В начале июля в Петергоф приехали мои родители, так как мой отец должен был представляться государю. С ними были отменно любезны, даже предоставили им отдельное помещение во Фрейлинском доме, что было верхом внимания. Мой отец произвел, по-видимому, весьма положительное впечатление на государя, так как в декабре этого же года он был назначен членом Государственного Совета. Это назначение, считавшееся очень высоким, явилось для отца полной неожиданностью. Он никогда не добивался повышения по службе и всегда держался в стороне, что составило ему репутацию гордого. Девочки были от него в восторге, и он много рассказывал им про моё детство. Сам же он пленился трёхлетним наследником, который был действительно очаровательным ребенком.

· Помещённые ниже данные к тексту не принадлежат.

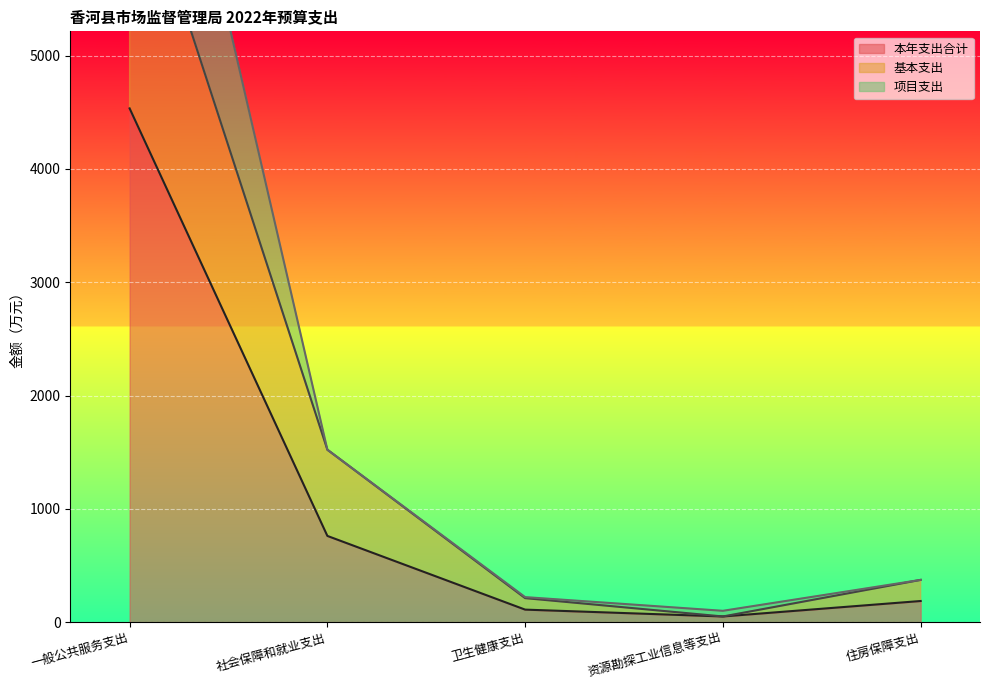

What is the value of the 本年支出合计 point at the 2nd from the left?

761.0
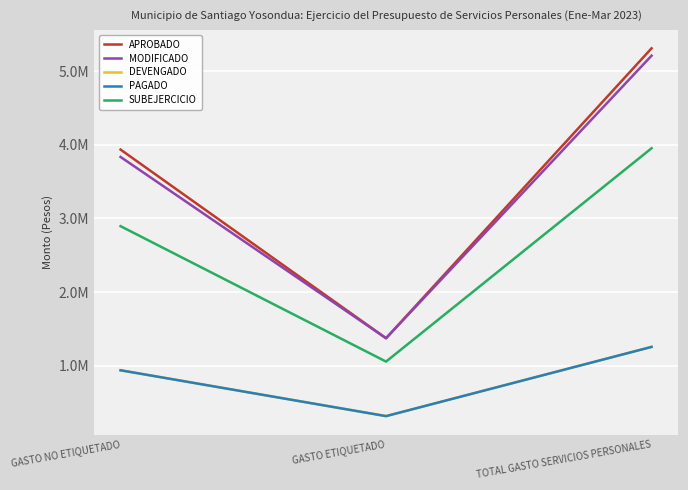

What is the difference between the highest and lowest values at GASTO ETIQUETADO?

1057490.7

В конце июля происходили маневры в окрестностях Красного Села и Ропши, и на это время двор переселился в Ропшу. Дворец здесь был небольшой и довольно примитивно устроенный, но детям это нравилось. Парк примыкал к полю, куда мы ходили гулять. Недалеко было село, в церкви был деревенский хор из школьников, что приятно напоминало мне Мураново. Кроме того, здесь не было «ботаников» – так назывались на придворном языке чины охраны, одетые в штатское платье и изводившие нас своим присутствием в Петергофе. При приближении кого-нибудь из нас, они делали вид, что интересуются чем-то в траве, вследствие чего и получили это прозвище. Девочки говорили: «Здесь никто за нами не следит».
Как-то за завтраком я сидела рядом с великим князем Николаем Николаевичем, будущим Верховным главнокомандующим на германской войне. Он знал мою тетку, камер-фрейлину Дарью Федоровну Тютчеву, много лет находившуюся при дворе, поэтому я не была для него вполне чужим человеком. Он обратился ко мне с вопросом, каковы мои планы относительно воспитания детей. Когда я изложила ему свои мысли и намерения, он заметил: «Хорошо, если вам удастся осуществить хоть одну десятую часть из того, что вы наметили. Я знаю императрицу».